So why did God have to come to Earth and why not just send another prophet? The reason was because God was wanting to do something no mere prophet could do. God was coming not just to teach and warn mankind but to heal them and to free them from the bonds of sin. John says that Jesus came to, "destroy the works of the devil." (1 John 3:8) Such a mission would take more than a prophetic message. Jesus Himself said that He "did not come to judge the world, but to save the world." (John 12:47) and to "seek and to save that which was lost." (Luke 19:10) However, our lostness was more than a matter of not being properly guided, it was an issue that lay deep inside us, it was an issue of our heart that was dead and lost to God. Paul says that we were "dead in your trespasses and sins." (Ephesians 2:1) A spiritual death to be sure, but one that would also manifest itself as physical death and eternal separation from God; a life doubly dead.

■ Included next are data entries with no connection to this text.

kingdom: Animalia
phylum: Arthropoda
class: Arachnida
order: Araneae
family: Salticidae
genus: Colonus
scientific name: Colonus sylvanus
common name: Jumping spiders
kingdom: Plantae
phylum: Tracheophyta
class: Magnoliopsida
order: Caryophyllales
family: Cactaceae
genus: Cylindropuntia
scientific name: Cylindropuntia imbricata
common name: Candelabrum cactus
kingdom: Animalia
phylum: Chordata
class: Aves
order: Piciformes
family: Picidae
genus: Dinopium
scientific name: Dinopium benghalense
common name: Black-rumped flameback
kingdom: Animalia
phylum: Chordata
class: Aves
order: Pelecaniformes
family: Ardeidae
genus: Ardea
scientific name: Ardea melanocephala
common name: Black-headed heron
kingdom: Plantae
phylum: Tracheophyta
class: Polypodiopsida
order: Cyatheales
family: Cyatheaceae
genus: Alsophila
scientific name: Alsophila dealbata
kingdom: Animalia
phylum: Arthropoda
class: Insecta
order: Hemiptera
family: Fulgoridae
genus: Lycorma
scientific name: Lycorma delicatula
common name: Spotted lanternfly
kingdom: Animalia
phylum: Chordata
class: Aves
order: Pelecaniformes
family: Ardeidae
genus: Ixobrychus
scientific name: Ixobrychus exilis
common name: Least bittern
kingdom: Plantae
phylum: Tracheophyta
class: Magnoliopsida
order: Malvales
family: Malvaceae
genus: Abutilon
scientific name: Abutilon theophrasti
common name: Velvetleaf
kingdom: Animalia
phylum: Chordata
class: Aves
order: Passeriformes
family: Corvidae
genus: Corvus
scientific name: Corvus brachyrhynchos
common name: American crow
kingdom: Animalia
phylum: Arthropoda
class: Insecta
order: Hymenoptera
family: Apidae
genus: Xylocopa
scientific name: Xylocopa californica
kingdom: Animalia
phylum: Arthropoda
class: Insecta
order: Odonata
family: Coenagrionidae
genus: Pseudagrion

It was for this death, for this lossness, that Jesus came to Earth; not only to live but also to die for us, to die in our place, that we might live towards God. "even when we were dead in our transgressions, made us alive together with Christ (by grace you have been saved), and raised us up with Him, and seated us with Him in the heavenly places in Christ Jesus, so that in the ages to come He might show the surpassing riches of His grace in kindness toward us in Christ Jesus." (Ephesians 2:5-7) This death that He was to die for us was prophesied at His birth. When He was eight days old, Simeon, a righteous man, saw Him in the temple and identified Him as the Salvation of mankind and said to Mary, "Behold, this Child is appointed for the fall and rise of many in Israel, and for a sign to be opposed —  and a sword will pierce even your own soul — to the end that thoughts from many hearts may be revealed." (Luke 2:34-35) Speaking of His manor of death that the death that was necessary for the one whom would be the Salvation of the world.

Bringing forgiveness to the world, destroying the power of sin, giving new life to those who trust in God, and giving the assurance of everlasting life are things that no mere prophet could do. They are things only God can do and to do this meant that God had to come to Earth that we might enjoy His salvation. This is why Jesus had to come and this is why He had to Die. Thanks be to God!